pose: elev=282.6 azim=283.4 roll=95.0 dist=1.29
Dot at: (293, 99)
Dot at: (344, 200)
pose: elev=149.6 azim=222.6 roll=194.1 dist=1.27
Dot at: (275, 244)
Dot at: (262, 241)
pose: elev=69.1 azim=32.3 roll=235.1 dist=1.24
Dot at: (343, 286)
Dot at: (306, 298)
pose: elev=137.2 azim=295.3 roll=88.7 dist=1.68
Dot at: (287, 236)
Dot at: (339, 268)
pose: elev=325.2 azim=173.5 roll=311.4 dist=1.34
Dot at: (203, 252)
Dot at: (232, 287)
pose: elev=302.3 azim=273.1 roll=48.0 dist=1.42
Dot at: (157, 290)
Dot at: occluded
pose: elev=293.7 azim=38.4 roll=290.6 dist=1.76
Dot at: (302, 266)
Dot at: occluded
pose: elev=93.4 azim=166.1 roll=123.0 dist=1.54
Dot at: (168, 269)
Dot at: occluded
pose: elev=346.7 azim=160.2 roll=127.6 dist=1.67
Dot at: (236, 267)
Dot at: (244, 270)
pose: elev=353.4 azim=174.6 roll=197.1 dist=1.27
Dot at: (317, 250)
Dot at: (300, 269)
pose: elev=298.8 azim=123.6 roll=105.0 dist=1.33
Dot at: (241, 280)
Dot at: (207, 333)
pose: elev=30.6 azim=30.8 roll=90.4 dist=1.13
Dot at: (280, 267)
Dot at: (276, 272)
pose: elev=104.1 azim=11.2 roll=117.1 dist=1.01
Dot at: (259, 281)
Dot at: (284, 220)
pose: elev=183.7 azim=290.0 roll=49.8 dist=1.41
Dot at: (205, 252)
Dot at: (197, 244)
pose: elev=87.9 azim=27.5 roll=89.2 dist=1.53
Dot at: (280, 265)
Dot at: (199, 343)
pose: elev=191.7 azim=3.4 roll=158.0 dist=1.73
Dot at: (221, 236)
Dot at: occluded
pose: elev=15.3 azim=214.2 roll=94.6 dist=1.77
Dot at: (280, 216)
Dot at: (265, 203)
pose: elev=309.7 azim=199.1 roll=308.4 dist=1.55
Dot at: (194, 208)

+--

- [Short exercise]
Could you output every line of the material above as a numbered list, with any blank lines left out?

- [The reply]
1. pose: elev=282.6 azim=283.4 roll=95.0 dist=1.29
2. Dot at: (293, 99)
3. Dot at: (344, 200)
4. pose: elev=149.6 azim=222.6 roll=194.1 dist=1.27
5. Dot at: (275, 244)
6. Dot at: (262, 241)
7. pose: elev=69.1 azim=32.3 roll=235.1 dist=1.24
8. Dot at: (343, 286)
9. Dot at: (306, 298)
10. pose: elev=137.2 azim=295.3 roll=88.7 dist=1.68
11. Dot at: (287, 236)
12. Dot at: (339, 268)
13. pose: elev=325.2 azim=173.5 roll=311.4 dist=1.34
14. Dot at: (203, 252)
15. Dot at: (232, 287)
16. pose: elev=302.3 azim=273.1 roll=48.0 dist=1.42
17. Dot at: (157, 290)
18. Dot at: occluded
19. pose: elev=293.7 azim=38.4 roll=290.6 dist=1.76
20. Dot at: (302, 266)
21. Dot at: occluded
22. pose: elev=93.4 azim=166.1 roll=123.0 dist=1.54
23. Dot at: (168, 269)
24. Dot at: occluded
25. pose: elev=346.7 azim=160.2 roll=127.6 dist=1.67
26. Dot at: (236, 267)
27. Dot at: (244, 270)
28. pose: elev=353.4 azim=174.6 roll=197.1 dist=1.27
29. Dot at: (317, 250)
30. Dot at: (300, 269)
31. pose: elev=298.8 azim=123.6 roll=105.0 dist=1.33
32. Dot at: (241, 280)
33. Dot at: (207, 333)
34. pose: elev=30.6 azim=30.8 roll=90.4 dist=1.13
35. Dot at: (280, 267)
36. Dot at: (276, 272)
37. pose: elev=104.1 azim=11.2 roll=117.1 dist=1.01
38. Dot at: (259, 281)
39. Dot at: (284, 220)
40. pose: elev=183.7 azim=290.0 roll=49.8 dist=1.41
41. Dot at: (205, 252)
42. Dot at: (197, 244)
43. pose: elev=87.9 azim=27.5 roll=89.2 dist=1.53
44. Dot at: (280, 265)
45. Dot at: (199, 343)
46. pose: elev=191.7 azim=3.4 roll=158.0 dist=1.73
47. Dot at: (221, 236)
48. Dot at: occluded
49. pose: elev=15.3 azim=214.2 roll=94.6 dist=1.77
50. Dot at: (280, 216)
51. Dot at: (265, 203)
52. pose: elev=309.7 azim=199.1 roll=308.4 dist=1.55
53. Dot at: (194, 208)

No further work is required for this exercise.